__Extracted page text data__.
────────────────────────────────────────

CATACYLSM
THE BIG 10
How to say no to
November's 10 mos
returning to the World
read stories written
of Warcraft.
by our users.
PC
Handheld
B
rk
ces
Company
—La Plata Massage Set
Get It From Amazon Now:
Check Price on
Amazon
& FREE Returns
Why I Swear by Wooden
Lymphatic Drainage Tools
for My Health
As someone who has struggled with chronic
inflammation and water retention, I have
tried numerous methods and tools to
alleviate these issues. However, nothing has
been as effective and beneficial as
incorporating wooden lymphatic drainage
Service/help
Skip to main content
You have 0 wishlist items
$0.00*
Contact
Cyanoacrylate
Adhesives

────────────────────────────────────────

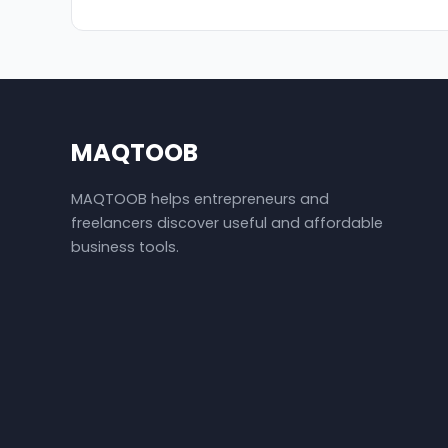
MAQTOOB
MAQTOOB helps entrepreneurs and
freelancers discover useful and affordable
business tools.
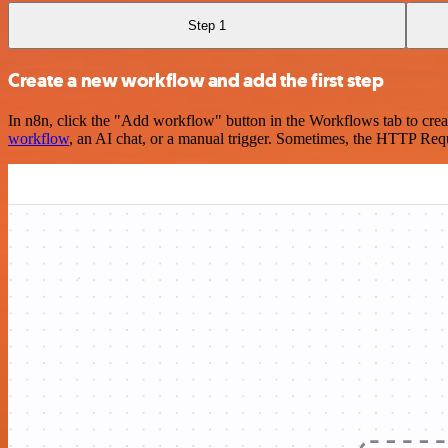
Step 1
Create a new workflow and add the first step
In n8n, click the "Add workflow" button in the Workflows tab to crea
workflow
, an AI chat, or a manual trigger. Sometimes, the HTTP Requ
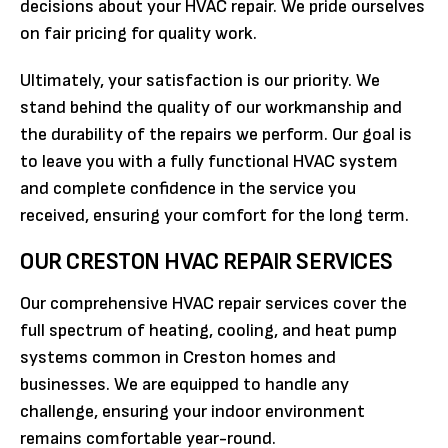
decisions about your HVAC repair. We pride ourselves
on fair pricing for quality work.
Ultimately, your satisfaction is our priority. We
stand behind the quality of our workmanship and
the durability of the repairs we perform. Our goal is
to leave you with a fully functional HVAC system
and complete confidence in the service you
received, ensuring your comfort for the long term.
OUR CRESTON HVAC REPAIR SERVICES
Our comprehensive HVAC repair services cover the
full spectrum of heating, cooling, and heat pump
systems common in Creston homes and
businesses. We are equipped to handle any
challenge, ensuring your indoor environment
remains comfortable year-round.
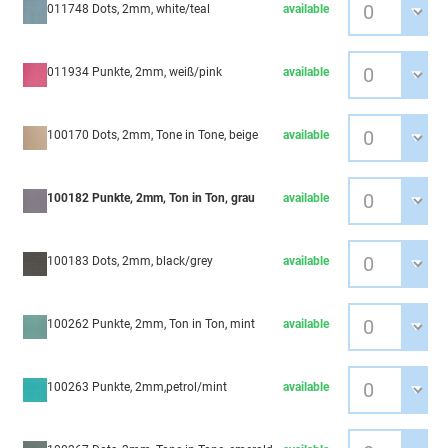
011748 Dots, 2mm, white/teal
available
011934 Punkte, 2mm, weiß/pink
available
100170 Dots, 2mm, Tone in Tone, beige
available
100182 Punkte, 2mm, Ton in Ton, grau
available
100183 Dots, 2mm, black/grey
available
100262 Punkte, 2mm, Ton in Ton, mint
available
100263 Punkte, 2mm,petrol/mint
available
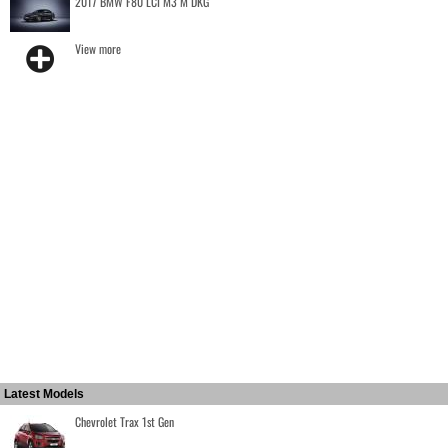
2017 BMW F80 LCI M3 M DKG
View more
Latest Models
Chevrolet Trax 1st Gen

────────────────────────────────────────

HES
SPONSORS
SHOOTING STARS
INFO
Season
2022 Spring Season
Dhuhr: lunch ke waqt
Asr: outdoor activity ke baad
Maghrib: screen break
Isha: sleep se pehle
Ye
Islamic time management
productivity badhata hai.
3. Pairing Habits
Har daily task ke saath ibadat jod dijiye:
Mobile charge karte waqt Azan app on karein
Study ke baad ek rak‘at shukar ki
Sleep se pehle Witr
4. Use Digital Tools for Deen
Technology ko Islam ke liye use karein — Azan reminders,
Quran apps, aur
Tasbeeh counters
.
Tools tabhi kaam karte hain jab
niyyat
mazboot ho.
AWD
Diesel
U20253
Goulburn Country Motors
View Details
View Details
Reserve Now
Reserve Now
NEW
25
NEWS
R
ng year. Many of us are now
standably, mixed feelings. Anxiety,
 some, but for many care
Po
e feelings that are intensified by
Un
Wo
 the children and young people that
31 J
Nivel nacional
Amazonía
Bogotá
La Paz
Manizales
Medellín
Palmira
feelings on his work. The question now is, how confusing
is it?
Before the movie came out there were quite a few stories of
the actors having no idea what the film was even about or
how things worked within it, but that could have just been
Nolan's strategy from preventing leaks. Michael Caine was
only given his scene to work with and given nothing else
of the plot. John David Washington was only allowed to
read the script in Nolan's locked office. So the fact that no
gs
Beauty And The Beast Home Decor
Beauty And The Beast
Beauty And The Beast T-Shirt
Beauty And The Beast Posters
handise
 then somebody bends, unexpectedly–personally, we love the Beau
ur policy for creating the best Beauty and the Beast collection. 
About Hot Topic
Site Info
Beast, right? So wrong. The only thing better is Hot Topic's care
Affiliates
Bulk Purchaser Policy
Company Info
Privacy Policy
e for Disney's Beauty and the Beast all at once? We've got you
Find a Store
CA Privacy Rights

────────────────────────────────────────

__Task prompt__.
Using the data above, retype exactly and only the lines from the one containing "100182 Punkte, 2mm, Ton in Ton, grau" up to and including the one containing "Chevrolet Trax 1st Gen", with no pictures carried over.

__Answer area__.
100182 Punkte, 2mm, Ton in Ton, grau
available
100183 Dots, 2mm, black/grey
available
100262 Punkte, 2mm, Ton in Ton, mint
available
100263 Punkte, 2mm,petrol/mint
available
2017 BMW F80 LCI M3 M DKG
View more
Latest Models
Chevrolet Trax 1st Gen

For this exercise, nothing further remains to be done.